Google Jeff Jarrett and you’ll find lots of them. There’s a Cleveland chef, a Kansas City lawyer and a Hawaiian politician. But are they King of the Mountain? We think not. The TNA Wrestling founder and wrestler talked to us shortly before coming to the Delaware State Fair.
Google Jeff Jarrett and you’ll find lots of them. There’s the Cleveland chef who whips up delicacies, the Kansas City lawyer who can help with that stack of speeding tickets you’ve accrued, and the Hawaiian Jeff Jarrett who ran for U.S. Senate in 2010.
Yeah, but are they King of the Mountain? We think not.
We talked to the professional wrestling veteran and founder of TNA Wrestling shortly before he made his way to Delaware for a gig at the State Fair.
Q You just celebrated your 25th anniversary in wrestling. Where do you see yourself going from here?
A I have to sort of reevaluate myself every year. I took a few years ago off with some personal situations, then got into a series with Kurt Angle. I put him right up there with not only my favorite matches but some of the best.
I feel good, my body feels good, but I take it as it comes.
Q You’re a founder of TNA as well as a wrestler. What’s harder: Being behind the scenes or in the ring?
A What comes with more headaches? You’d think in the ring, but out of the ring. My family’s been in business for more than 70 years — whether producing, marketing, working of the TV side of it. There are a lot of ups and owns in and out of ring, but it’s my life’s work, it’s my passion, and when I get on the road truly it is the best part of the business from the time the doors open to close. There are a lot of headaches, like being away from home, but my time at a TNA live event, it’s the best part of my job. It’s the essence of what the business is. You can watch it every week on TV, but there’s nothing like being there live and hearing the fans cheer, hearing them boo.
Q What’s the rush of getting a negative reaction?
A People cuss me out, and that’s even better. They’re passionate. The worst reaction you can get is the sound of silence.
I’ve been in the business my whole life, and there really is a yin/yang — there is no evil without good, and vice versa.
Q Does TNA Wrestling appear at fairs often? What’s that atmosphere like opposed to being in an arena?
A Last year we probably did five to 10 of them. We do about 100 shows a year, and during the summer, like any touring act, we do from time to time do state fairs.
Wrestling and fairs goes back many, many, many years ago. Wrestling originated out of the fair business.

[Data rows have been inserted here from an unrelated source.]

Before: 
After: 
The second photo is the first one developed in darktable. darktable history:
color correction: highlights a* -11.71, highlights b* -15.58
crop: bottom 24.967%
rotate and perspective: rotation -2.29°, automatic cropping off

Our business has been built on the fact that we are not only the best wrestling product, but the most fan interactive. It goes hand in hand with the fair situation. People come out whether it’s like a date night, an outing with family. They get out there later in the afternoon, hit the midway and then get to watching some wrestling.
Q How is seeing wrestling live different than watching it on TV?

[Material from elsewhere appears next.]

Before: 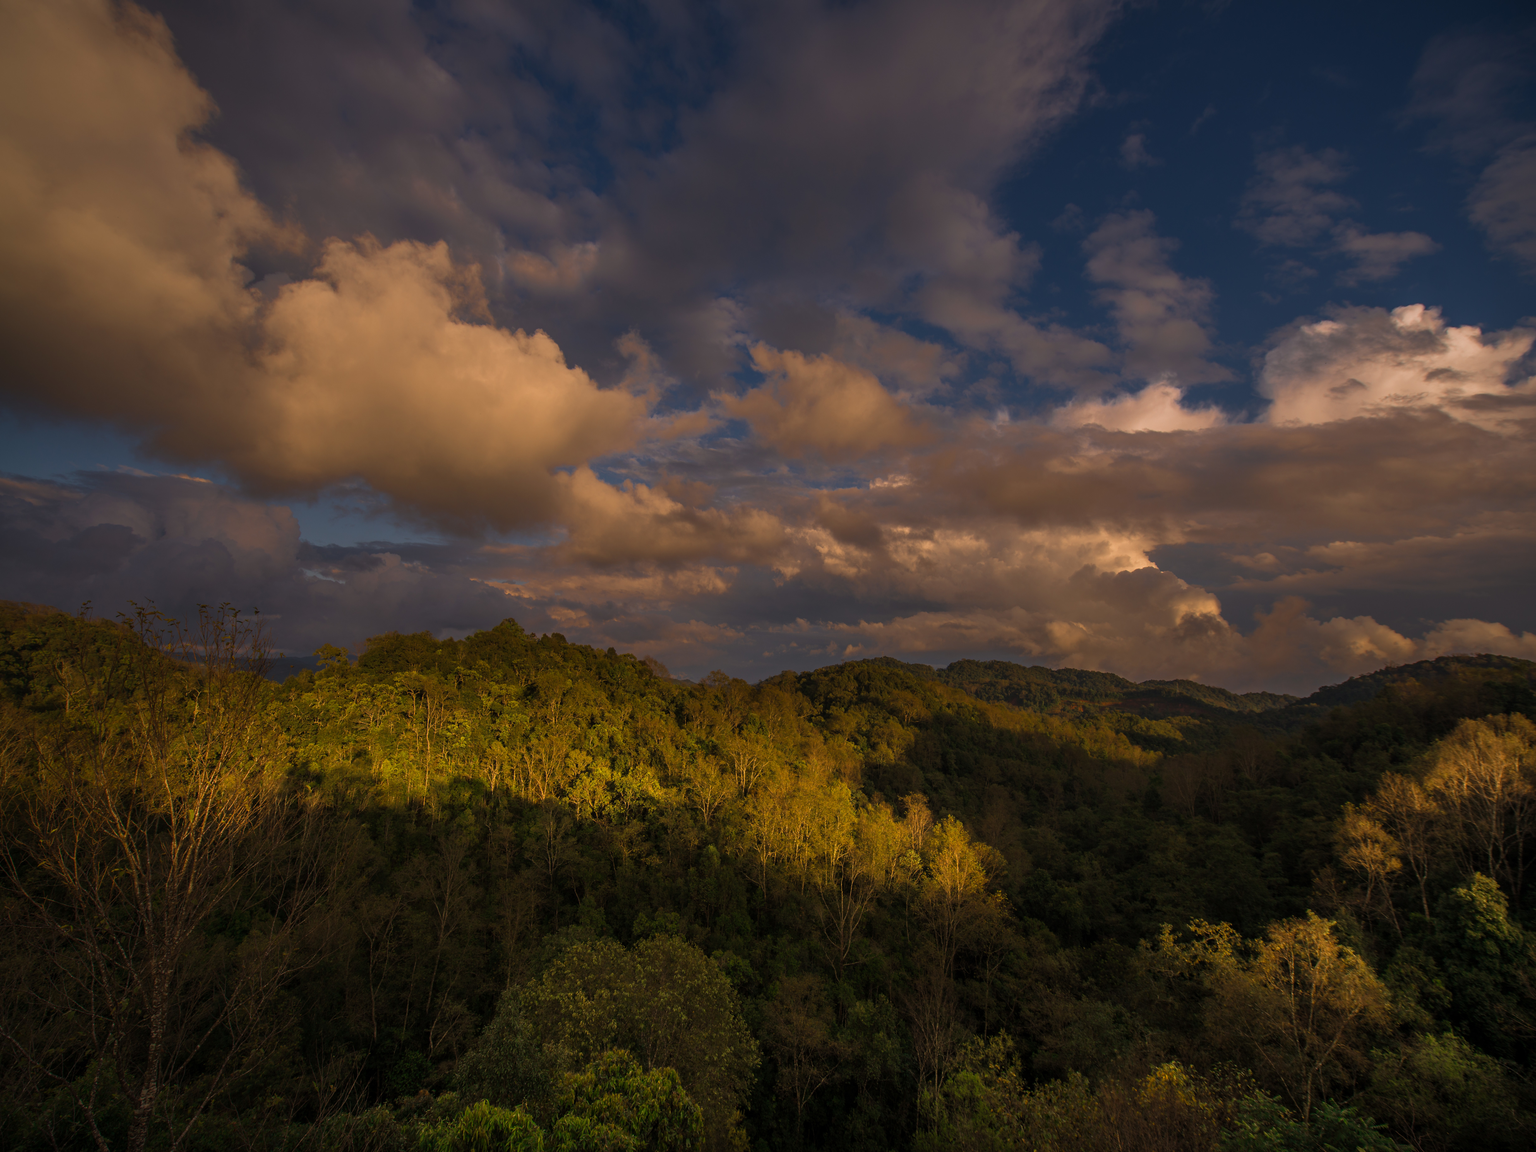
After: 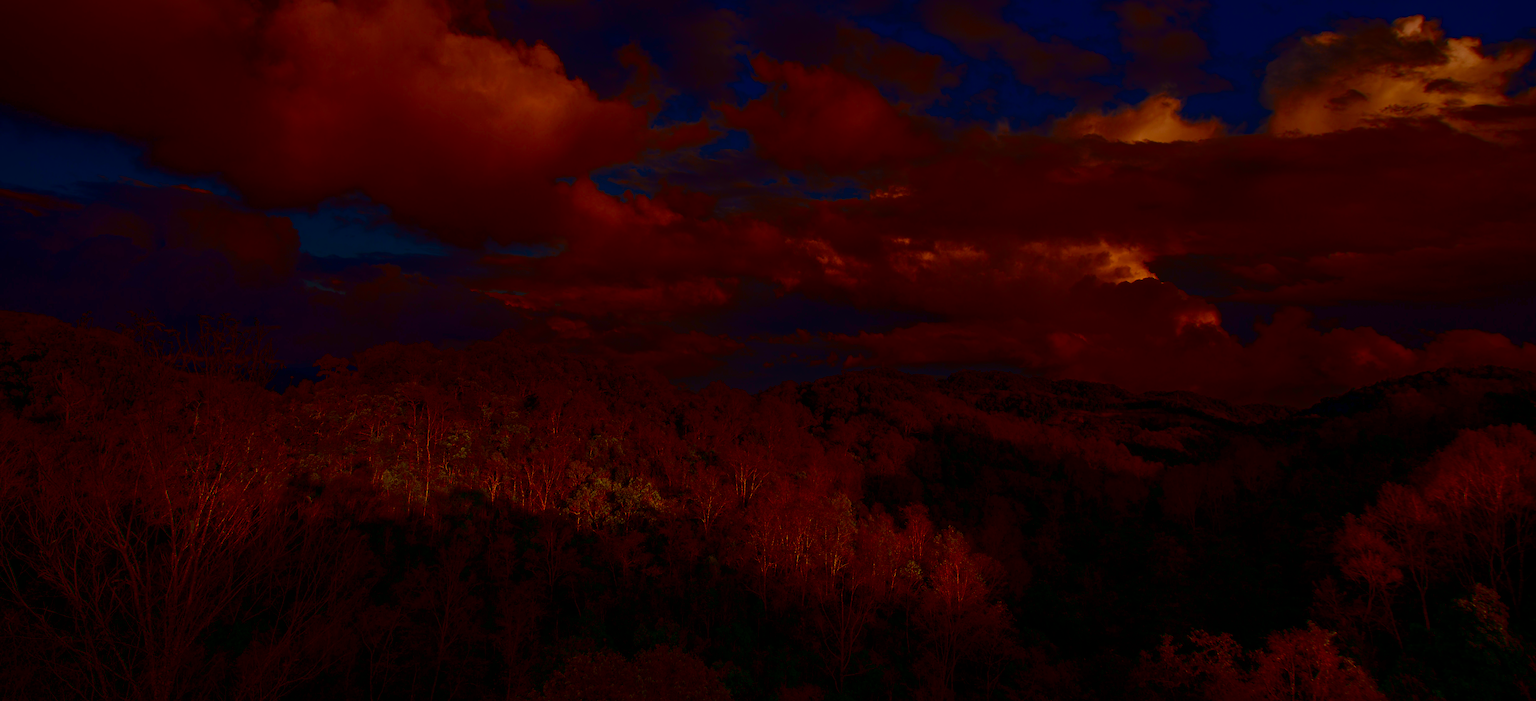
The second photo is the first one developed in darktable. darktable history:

A You’re actually going to see how physical the business is, how physically tough it is. What you see on TV, you can take that multiplied by 1,000.
When you see it live, at every show the doors open an hour before bell and you get to come in and see Don West at the merchandise stand. Then after the show we give everyone an opportunity to get up in the ring and get photos taken with stars. When we say fan interactive, we really pride ourselves on that and take it to another level.
Q One of your signature moves is the guitar shot. Who was the most satisfying to lay that on?
A I’ve done it to so many people, like the late, great Gary Coleman, Beetlejuice from “The Howard Stern Show,” a 72-year-old woman, Chyna, Hulk Hogan, Kurt Angle several times. Each situation’s different. The latest one is most satisfying, because that’s freshest in my mind.